16. The system, as set forth in claim 12, wherein the interface module communicates with the first communication device via a wireless link.

17. A method of operating a communication device, the method comprising the acts of:

entering a voice command into an audio input device;

comparing the voice command to a stored voice command in memory;

translating the voice command into an one of a plurality of numeric digits, if the voice command corresponds to the stored voice command and if the stored voice command corresponds to one of a plurality of alphabetic characters.

18. The method, as set forth in claim 17, comprising storing a voice command in memory, wherein the voice command associates one of the plurality of numeric digits to one of the plurality of alphabetic characters.

19. The method, as set forth in claim 17, wherein the audio input device is a microphone disposed within a vehicle.

20. The method, as set forth in claim 17, wherein the audio input device is a microphone within the communication device.

21. The method, as set forth in claim 17, comprising storing the one of the plurality of numeric digits in memory.
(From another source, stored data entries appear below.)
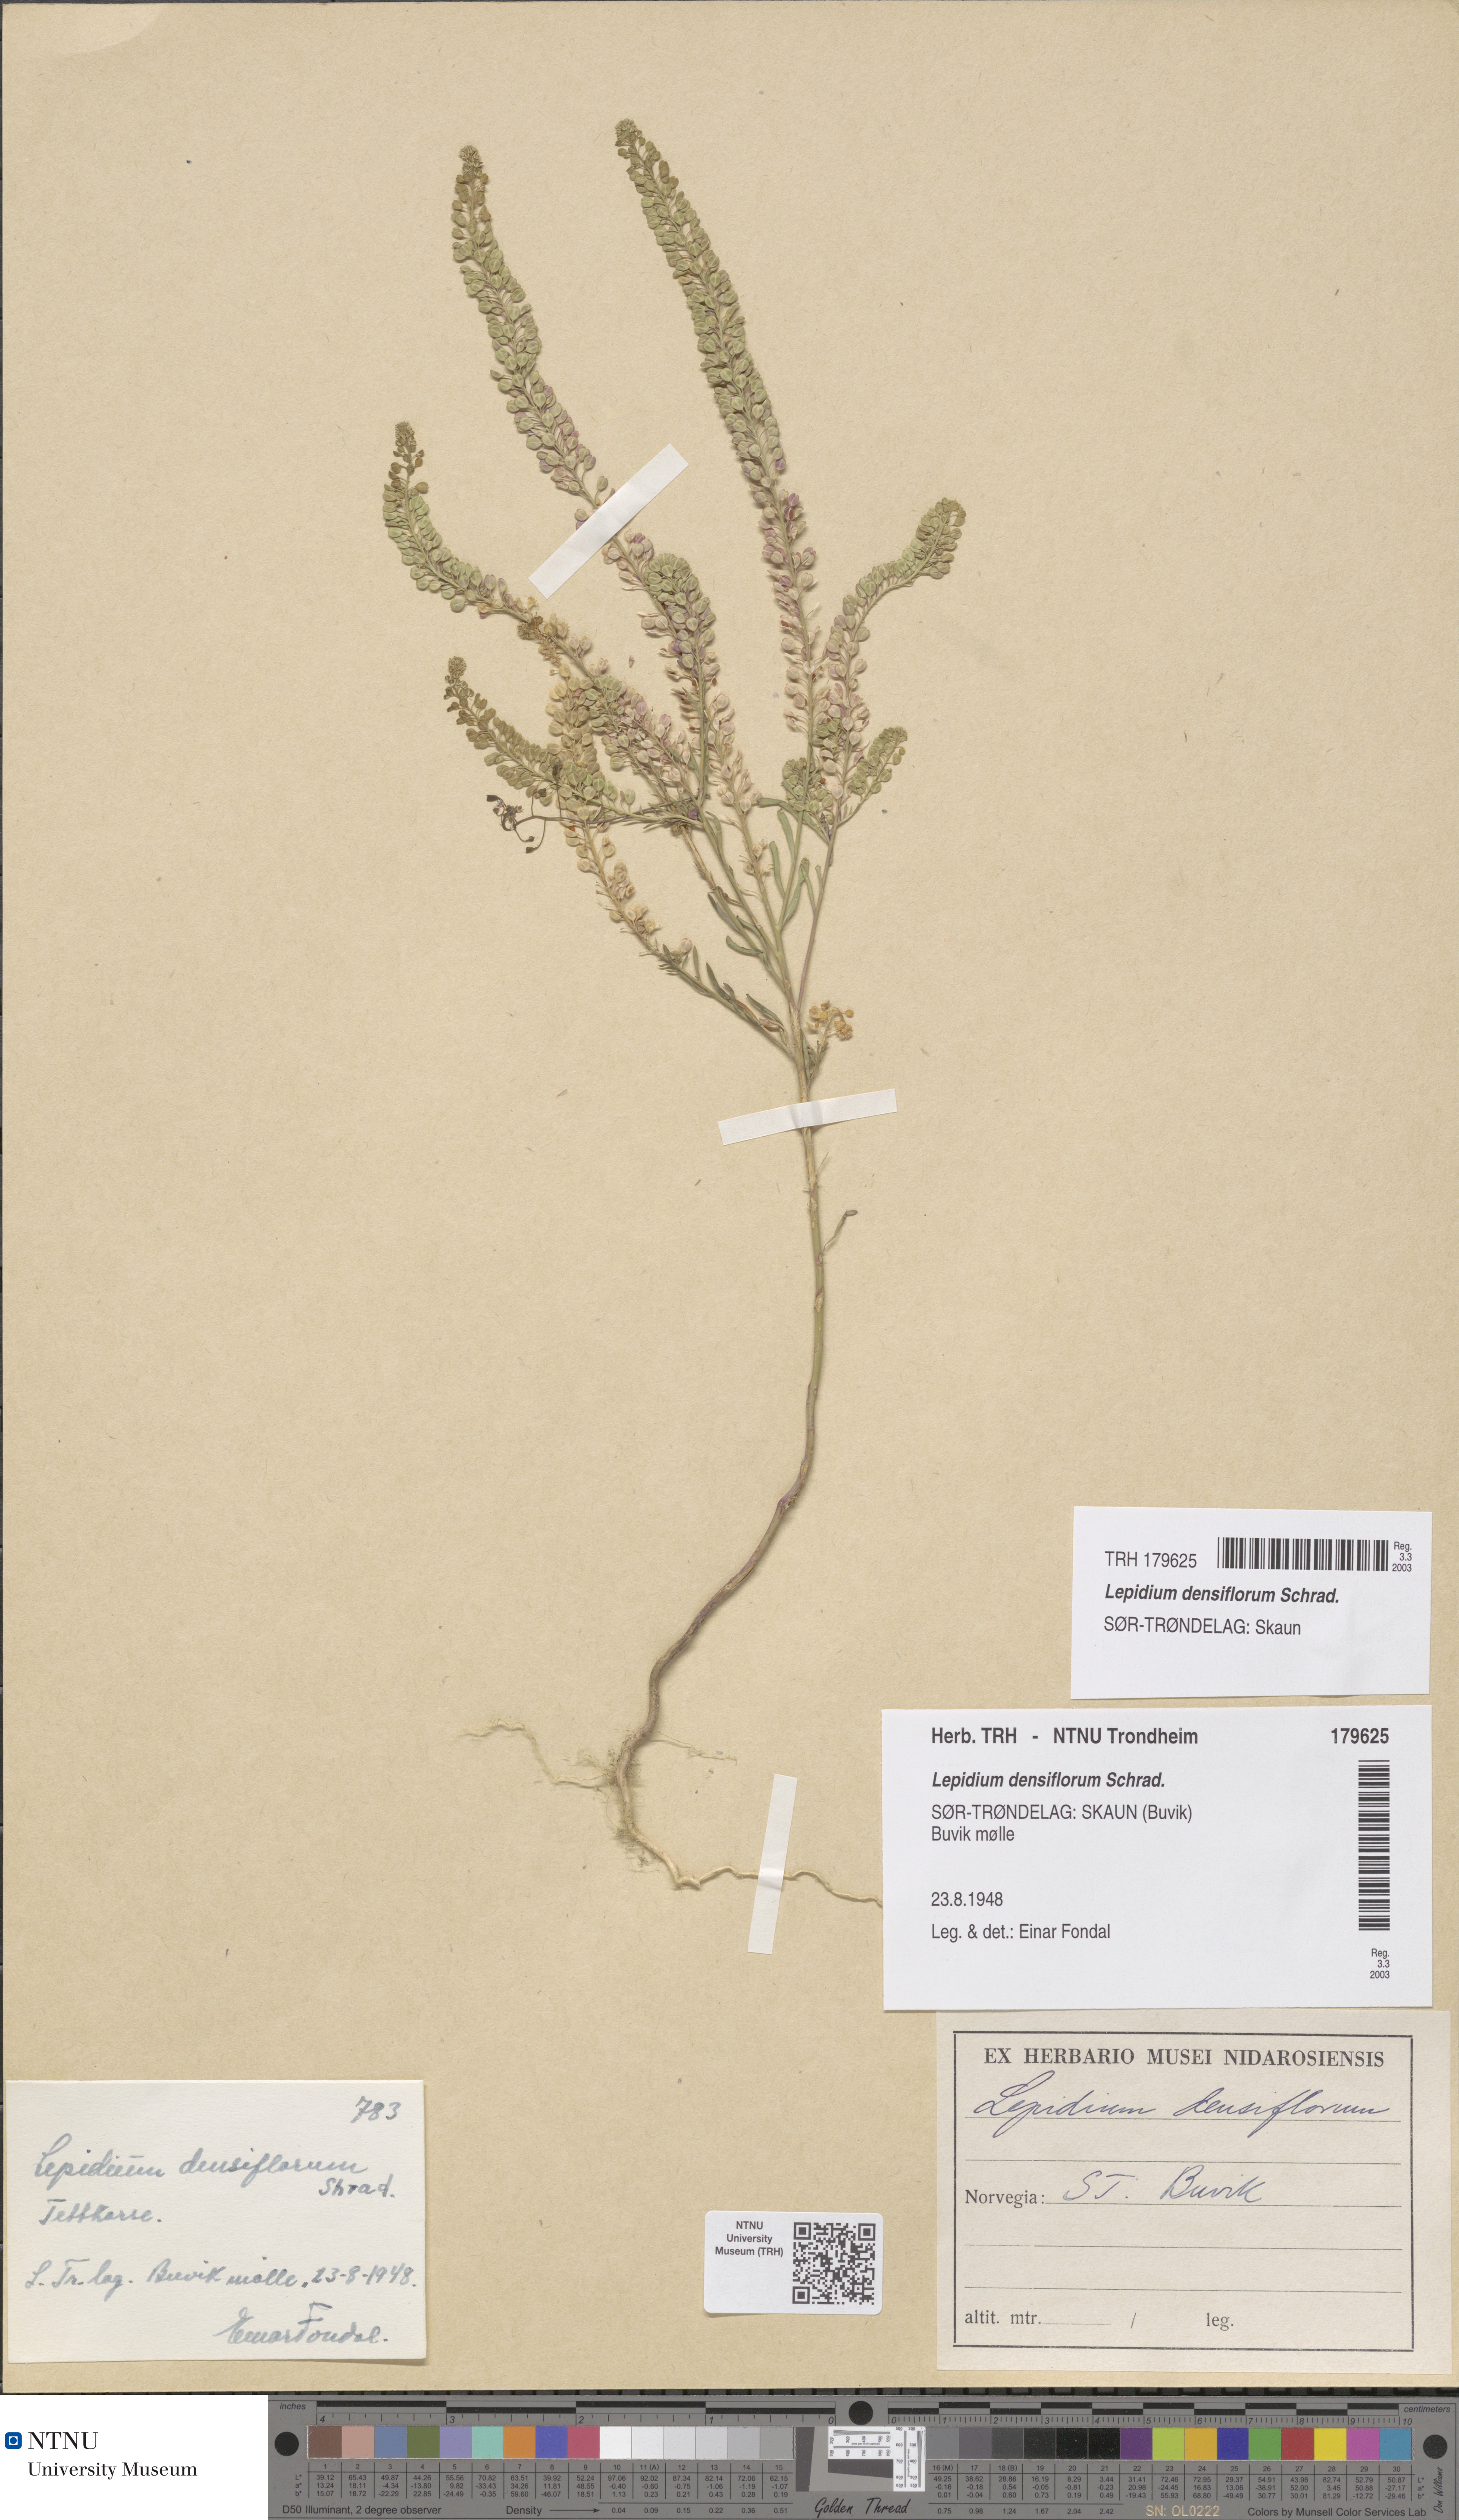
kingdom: Plantae
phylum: Tracheophyta
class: Magnoliopsida
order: Brassicales
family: Brassicaceae
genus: Lepidium
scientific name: Lepidium densiflorum
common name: Miner's pepperwort
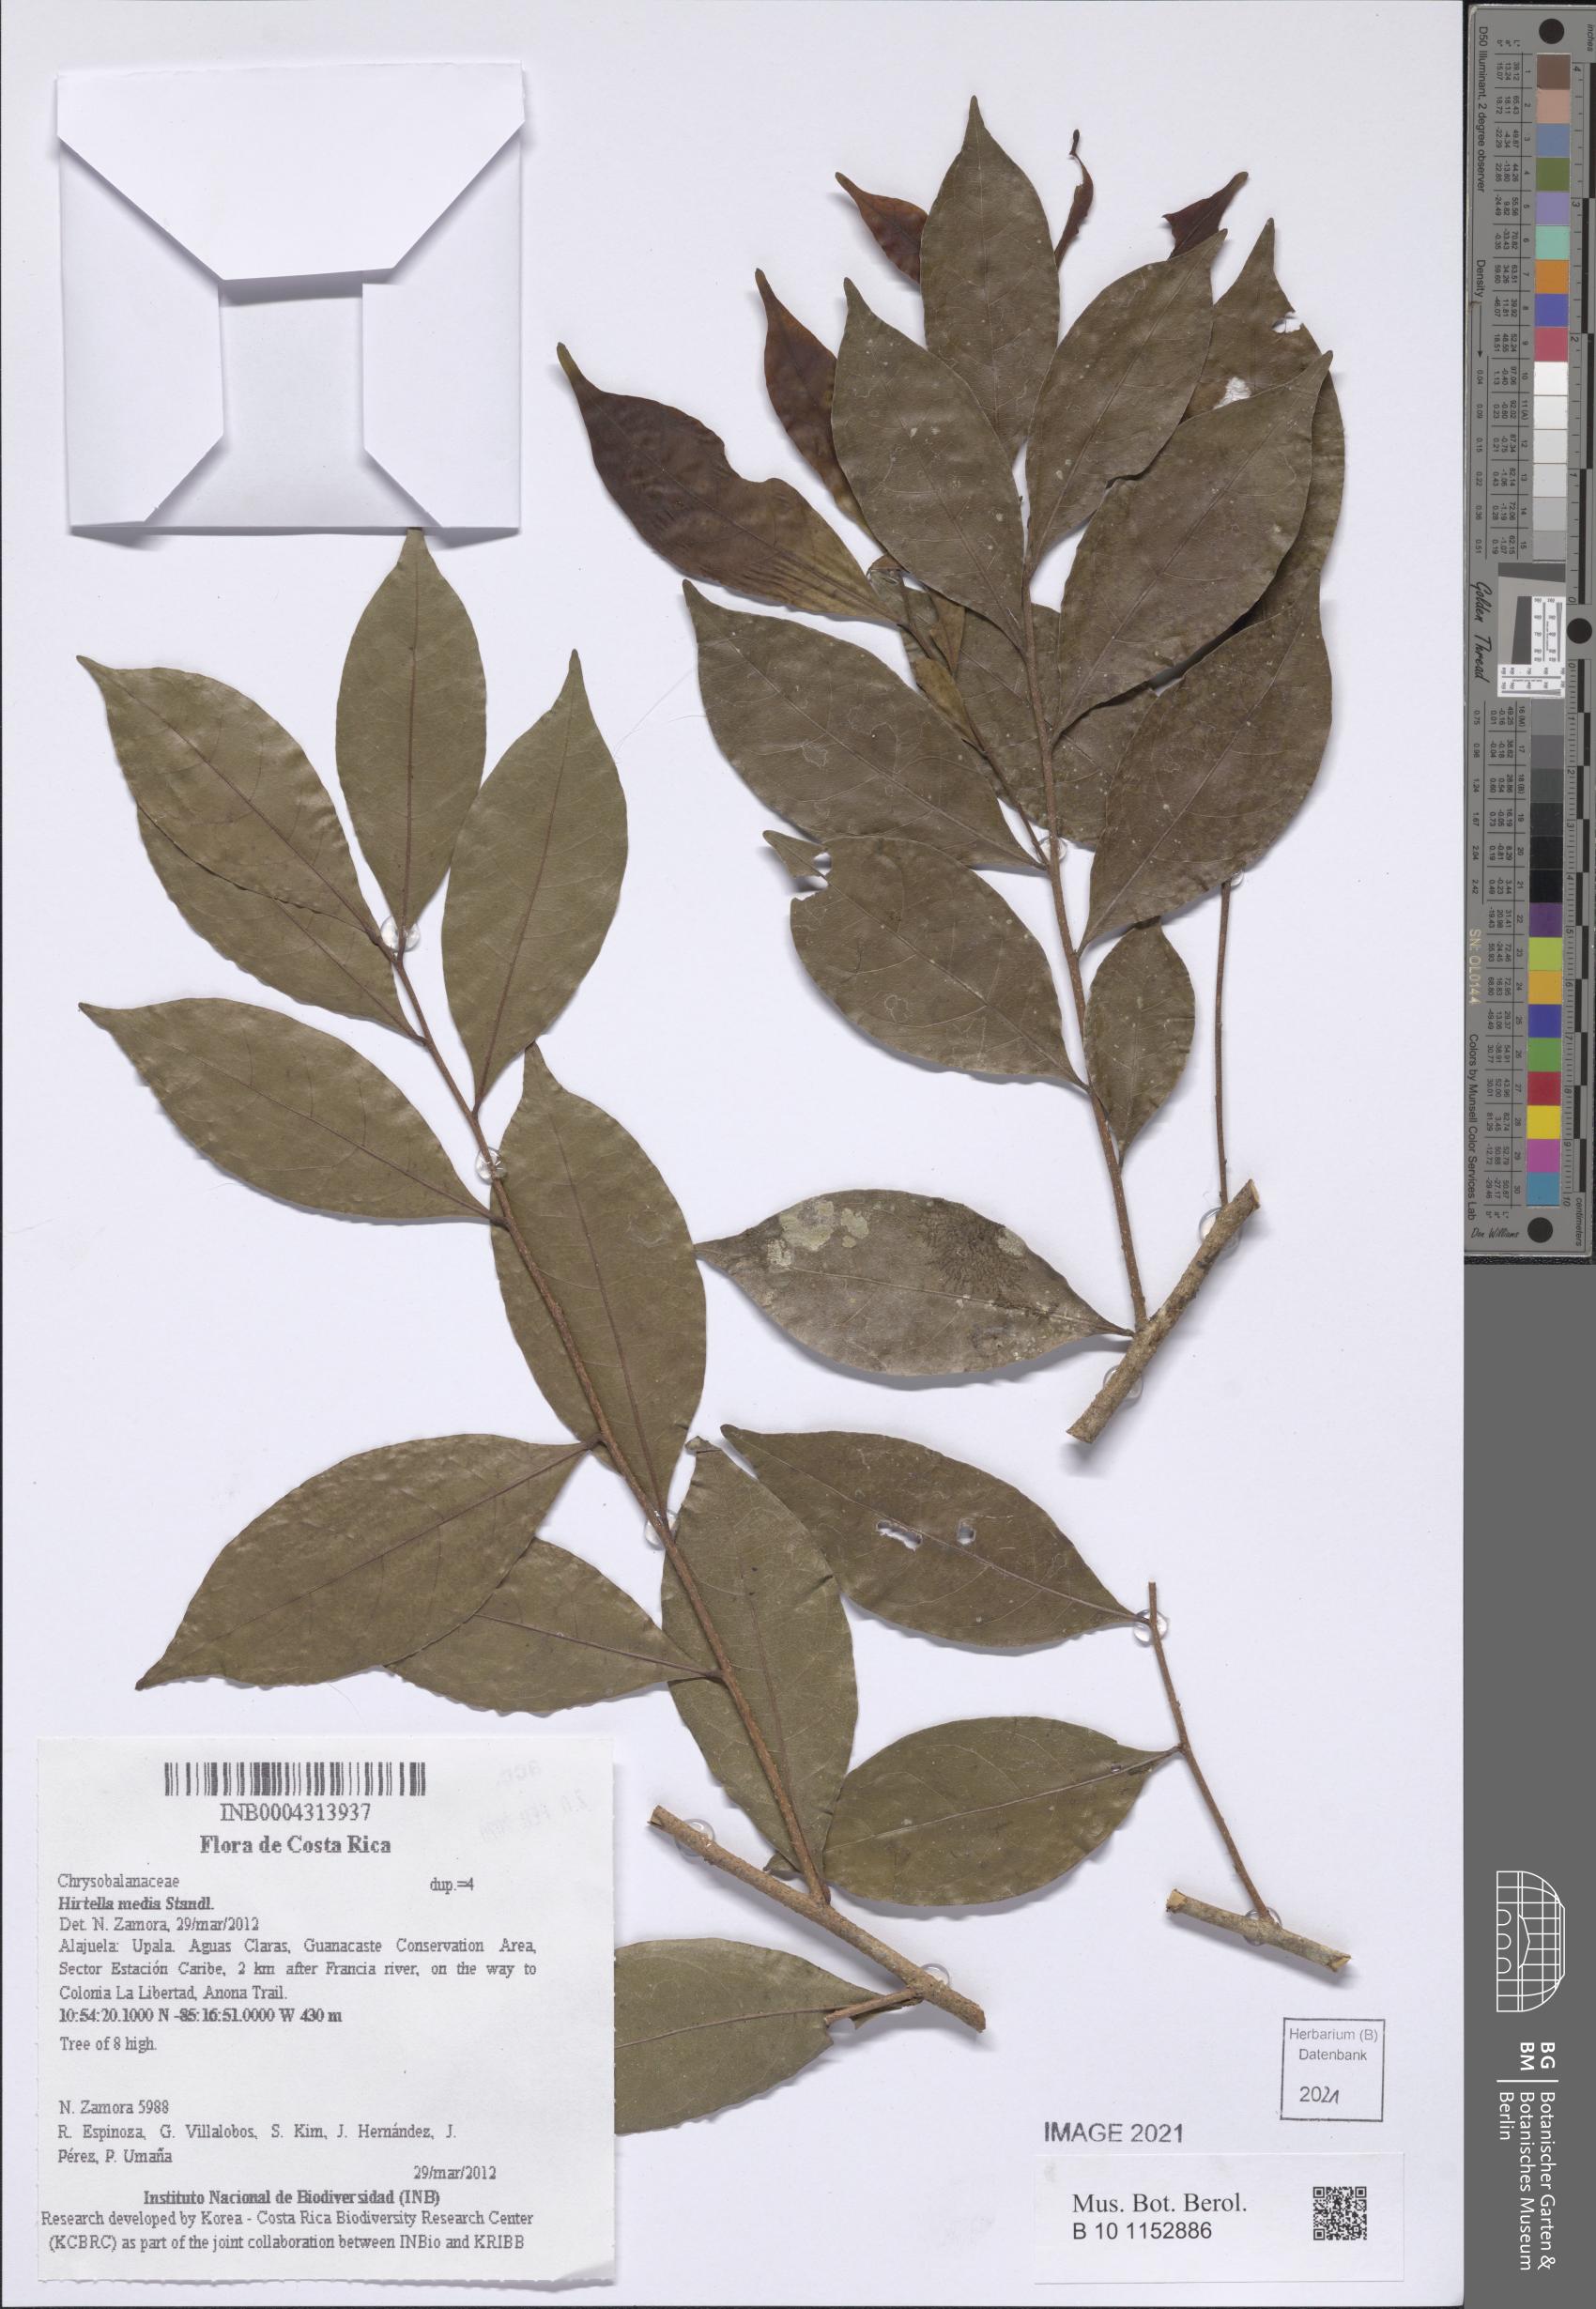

22. The method, as set forth in claim 17, comprising activating the voice recognition mode to receive the voice command.

23. A method of operating a communication device, the method comprising the acts of:

storing a first voice command into a memory;

associating the first voice command to one of a plurality of numeric digits if the first voice command is an alphabetic character;

receiving a second voice command;

comparing the first voice command to the second voice command; and

translating the second voice command into one of the plurality of numeric digits if the first voice command corresponds to the second voice command.

24. The method, as set forth in claim 23, comprising presenting the one of the plurality of numeric digits to a display if the first voice command is similar to the second voice command.

25. The method, as set forth in claim 23, comprising coupling an interface module in a vehicle to the communication device.

26. The method, as set forth in claim 25, wherein receiving the second voice command comprises utilizing a microphone coupled to the interface module and disposed within the vehicle.

27. A method of manufacturing a communication device comprising the acts of:

providing a control module having a processor and a memory for storing a plurality of voice commands;

coupling a microphone to the control module for entering audio;

coupling a display to the control module for presenting information; and

configuring an program within the memory to:

receive audio from the microphone; and

translate the audio into a numeric digit if the audio is similar to a stored voice command, wherein the voice command is one of a plurality of alphabetic characters.

28. The method, as set forth in claim 27, comprises coupling a transceiver module to the control module.

29. The method, as set forth in claim 27, comprises coupling a port to the control module.

30. The method, as set forth in claim 29, comprises configuring the program to communicate with an interface module within a vehicle through the port.

31. The method, as set forth in claim 29, comprises configuring the program to communicate with a microphone external to communication device.